Su naturaleza, su paz, se respiran aún mejor cuando uno se adentra en sus barrancos. Aquí hay más de 2000 kilómetros de 'levadas': las acequias que en su día se construyeron para transportar la abundante agua del interior de la isla a zonas más secas, y que hoy constituyen una inmensa red de senderos que van desde lo más suave a lo más extremo. No en vano, al igual que en La Palma, en sus vertientes se celebra una de las pruebas de 'Sky Running' más famosas a nivel mundial: una modalidad deportiva que lleva a los corredores a tocar el cielo recorriendo la isla de lado a lado.
La densidad de sus bosques, y su riqueza acuífera, es aún mayor cuando uno se aventura hacia lo profundo. Sus barrancos, casi cubiertos por la densa vegetación en muchos casos, son un valor digno de descubrir haciendo barranquismo, rapel o cualquier otra modalidad deportiva que permita observar de cerca sus pasadizos verdes, o sus cascadas escondidas. Saltos de agua que llegan a más de 60 metros en algunos lugares. Quita el aire observar la costa norte en miradores como el de 'Quinta do Furao', desde donde se puede ver el agua vertiéndose casi hasta el mar.

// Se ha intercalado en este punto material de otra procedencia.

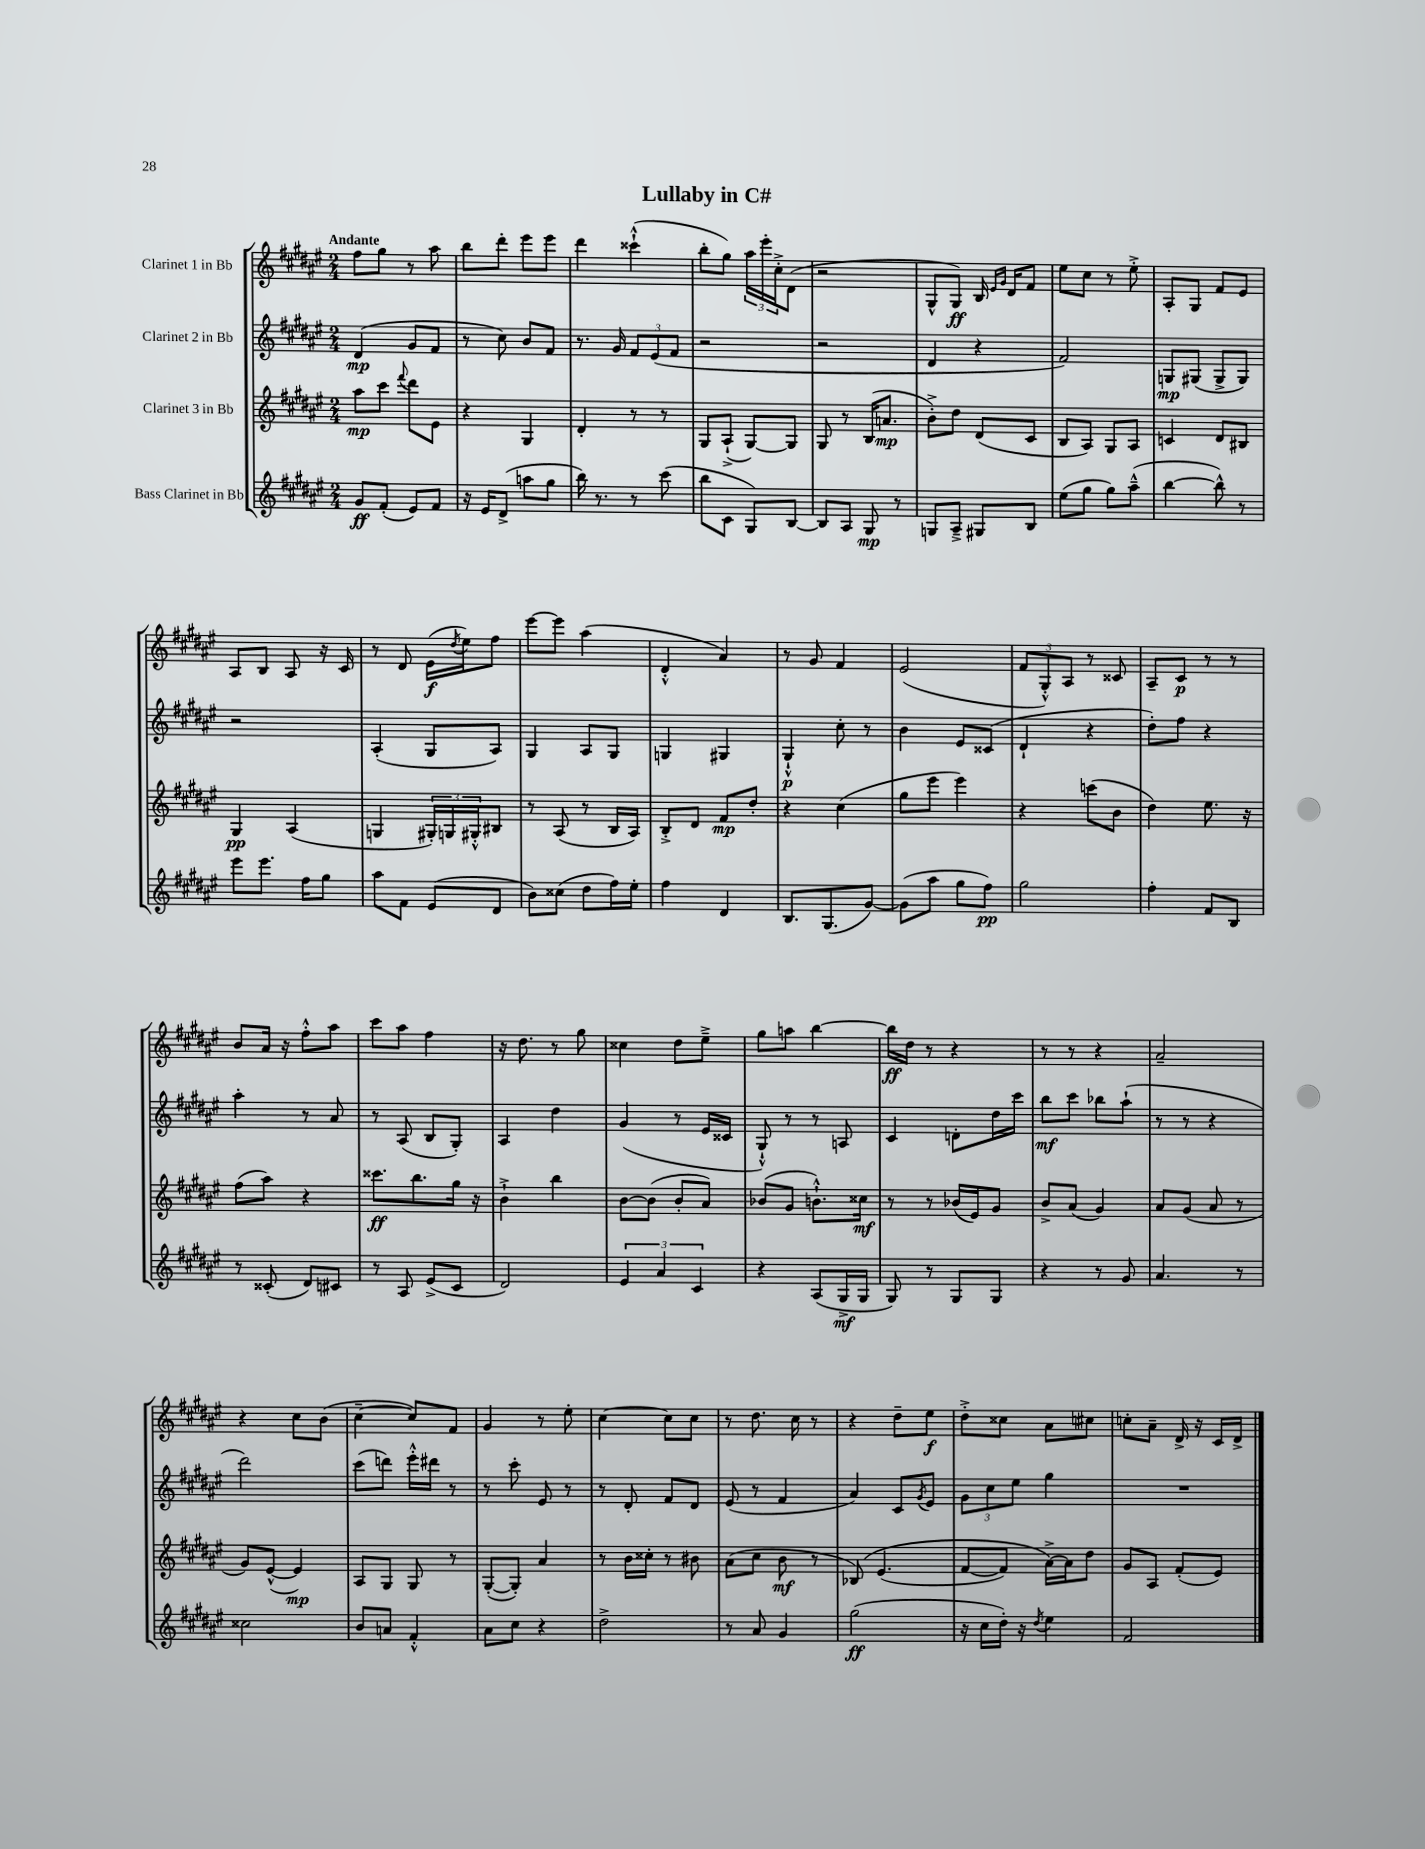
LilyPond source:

\header { title = "Lullaby in C#" }
<<
\new StaffGroup <<
\new Staff = "s0" \with { instrumentName = "Clarinet 1 in Bb" } {
    \clef treble \key fis \major \numericTimeSignature \time 2/4 \tempo "Andante"
    fis''8 gis''8 r8 ais''8 |
    b''8 dis'''8-. eis'''8 eis'''8 |
    dis'''4 cisis'''4-!-^( |
    b''8-. gis''8) \tuplet 3/2 { ais''16 eis'''16-. cis''16-.-> } dis'8( |
    r2 |
    gis8-^ gis8\ff) b16 \grace { eis'16 gis'16 } dis'16 fis'8 |
    eis''8 cis''8 r8 eis''8-.-> |
    ais8-. gis8 fis'8 eis'8 |
    ais8 b8 ais8 r16 cis'16 |
    r8 dis'8 eis'16\f( \acciaccatura { dis''8 } eis''16) fis''8 |
    eis'''8~ eis'''8 ais''4( |
    dis'4-.-^ ais'4) |
    r8 gis'8 fis'4 |
    eis'2( |
    \tuplet 3/2 { fis'8 gis8-.-^) ais8 } r8 cisis'8 |
    ais8-- cis'8\p r8 r8 |
    b'8 ais'16 r16 fis''8-.-^ ais''8 |
    cis'''8 ais''8 fis''4 |
    r16 dis''8. r8 gis''8 |
    cisis''4 dis''8 eis''8---> |
    gis''8 a''8 b''4~ |
    b''16\ff dis''16 r8 r4 |
    r8 r8 r4 |
    ais'2-- |
    r4 cis''8 b'8( |
    cis''4~-- cis''8) fis'8 |
    gis'4 r8 eis''8-. |
    cis''4~ cis''8 cis''8 |
    r8 dis''8. cis''16 r8 |
    r4 dis''8-- eis''8\f |
    dis''8-.-> cisis''8 ais'8 cis''8 |
    c''8-. ais'8-- dis'16-> r16 cis'16 dis'16-> \bar "|." |
}
\new Staff = "s1" \with { instrumentName = "Clarinet 2 in Bb" } {
    \clef treble \key fis \major \numericTimeSignature \time 2/4
    dis'4\mp( gis'8 fis'8 |
    r8 cis''8) b'8 fis'8 |
    r8. gis'16 \tuplet 3/2 { fis'8 eis'8( fis'8 } |
    r2 |
    r2 |
    dis'4 r4 |
    fis'2) |
    g8\mp gis8( gis8-> gis8) |
    r2 |
    ais4-.( gis8 ais8) |
    gis4 ais8 gis8 |
    g4 gis4 |
    gis4-!-^\p cis''8-. r8 |
    b'4 eis'8 cisis'8( |
    dis'4-! r4 |
    dis''8-.) fis''8 r4 |
    ais''4-. r8 ais'8 |
    r8 ais8( b8 gis8-.) |
    ais4 dis''4 |
    gis'4( r8 eis'16 cisis'16 |
    gis8-!-^) r8 r8 a8 |
    cis'4 d'8-. dis''16 cis'''16 |
    b''8\mf cis'''8 bes''8 ais''8-!( |
    r8 r8 r4 |
    dis'''2) |
    cis'''8( d'''8) eis'''16-.-^ dis'''16 r8 |
    r8 cis'''8-. eis'8 r8 |
    r8 dis'8-. fis'8 dis'8 |
    eis'8( r8 fis'4 |
    ais'4) cis'8 \acciaccatura { gis'8 } eis'8 |
    \tuplet 3/2 { gis'8 cis''8 eis''8 } gis''4 |
    R2 \bar "|." |
}
\new Staff = "s2" \with { instrumentName = "Clarinet 3 in Bb" } {
    \clef treble \key fis \major \numericTimeSignature \time 2/4
    ais''8\mp cis'''8 \appoggiatura { fis'''8 } dis'''8 eis'8 |
    r4 gis4 |
    dis'4-. r8 r8 |
    gis8 ais8-!->( gis8~) gis8 |
    gis8 r8 b16( a'8.\mp |
    b'8-.->) dis''8 dis'8( cis'8 |
    b8 ais8) gis8 ais8 |
    c'4 dis'8 bis8 |
    gis4\pp ais4( |
    g4 \tuplet 3/2 { gis16-.) g16 gis16-.-^ } bis8 |
    r8 ais8( r8 b16 ais16) |
    b8-.-> dis'8 fis'8\mp dis''8-. |
    r4 cis''4( |
    gis''8 eis'''8 eis'''4) |
    r4 c'''8( b'8 |
    dis''4) eis''8. r16 |
    fis''8( ais''8) r4 |
    cisis'''8.\ff b''8. gis''16 r16 |
    b'4-!-> b''4 |
    b'8~ b'8( b'8-. ais'8) |
    bes'8( gis'8 b'8.-!-^) cisis''16\mf |
    r8 r8 bes'16( eis'16) gis'8 |
    b'8-> ais'8( gis'4) |
    ais'8 gis'8( ais'8 r8 |
    gis'8) eis'8~-^( eis'4\mp) |
    ais8 gis8 gis8 r8 |
    gis8~-.( gis8-.) ais'4 |
    r8 b'16 cisis''16-. r8 bis'8 |
    ais'8( cis''8 b'8\mf r8 |
    bes8)\( eis'4.( |
    fis'8~ fis'8) ais'16~->\) ais'16 dis''8 |
    gis'8 ais8 fis'8-.( eis'8) \bar "|." |
}
\new Staff = "s3" \with { instrumentName = "Bass Clarinet in Bb" } {
    \clef treble \key fis \major \numericTimeSignature \time 2/4
    gis'8\ff fis'8-.( eis'8) fis'8 |
    r16 eis'16 dis'8->( a''8 gis''8 |
    b''16) r8. r8 cis'''8( |
    b''8 cis'8 gis8) b8~ |
    b8 ais8 gis8\mp r8 |
    g8 ais8---> gis8 b8 |
    eis''8( gis''8 gis''8) ais''8---^( |
    b''4~ b''8-^) r8 |
    eis'''8 eis'''8. fis''16 gis''8 |
    ais''8 fis'8 eis'8( dis'8 |
    b'8) cisis''8( dis''8 fis''16) eis''16-. |
    fis''4 dis'4 |
    b8. gis8.( gis'8~) |
    gis'8( ais''8 gis''8 fis''8\pp) |
    gis''2 |
    fis''4-. fis'8 b8 |
    r8 cisis'8-.( dis'8) cis'8 |
    r8 ais8 eis'8->( cis'8 |
    dis'2) |
    \tuplet 3/2 { eis'4 ais'4 cis'4 } |
    r4 ais8( gis16->\mf gis16 |
    gis8) r8 gis8 gis8 |
    r4 r8 gis'8 |
    ais'4. r8 |
    cisis''2 |
    b'8 a'8 fis'4-.-^ |
    ais'8 cis''8 r4 |
    dis''2-> |
    r8 ais'8 gis'4 |
    gis''2\ff( |
    r16 cis''16 dis''16-.) r16 \acciaccatura { dis''8 } eis''4 |
    fis'2 \bar "|." |
}
>>
>>
\layout { \context { \Score \remove "Bar_number_engraver" } }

Una sensación similar a la que se vive desde cualquiera de los numerosos balcones al vacío que se reparten por el litoral. Madeira cuenta con el acantilado más alto del territorio europeo, 'Cabo Giaro', y su moderno mirador con suelo de cristal a más de 560 metros en vertical sobre el mar es un buen ejemplo.
Sobre otro de esos acantilados que dominan la costa se sitúa un hermano más antiguo (aunque más pequeño) de una de las maravillas del mundo moderno: no es difícil encontrar las similitudes entre el 'Cristo Rei de Garajau' y el mundiálmente conocido 'Cristo del Corcovado' de Brasil, a pesar de que, curiosamente, sus construcciones no tuvieron ninguna relación conocida.
No es un destino de playa, aunque el mar es evidente co-protagonista del viaje. Ya sea por bañar sus pequeñas calas de 'callados' o por estar siempre presente en el horizonte, allá abajo, visto desde las alturas de un lugar siempre en desnivel, golpeando esas paredes rocosas sobre las que se alza Madeira.
Las playas de arena amarilla están reservadas a la isla de Porto Santo y sus 7 kilómetros de orilla dorada, pero en Madeira también existen lugares que se alejan del predominante verde. Un ejemplo es la Punta de San Lorenzo: un pequeño hilo de tierra que se extiende al Este formando un pequeño continente en miniatura que se desmarca del resto del paisaje. Un universo rojizo y pedregoso, bañado por un océano bravo y salpicado de roques afilados. Un pequeño respiro, si es que hacía falta, de la infinita vegetación madeirense.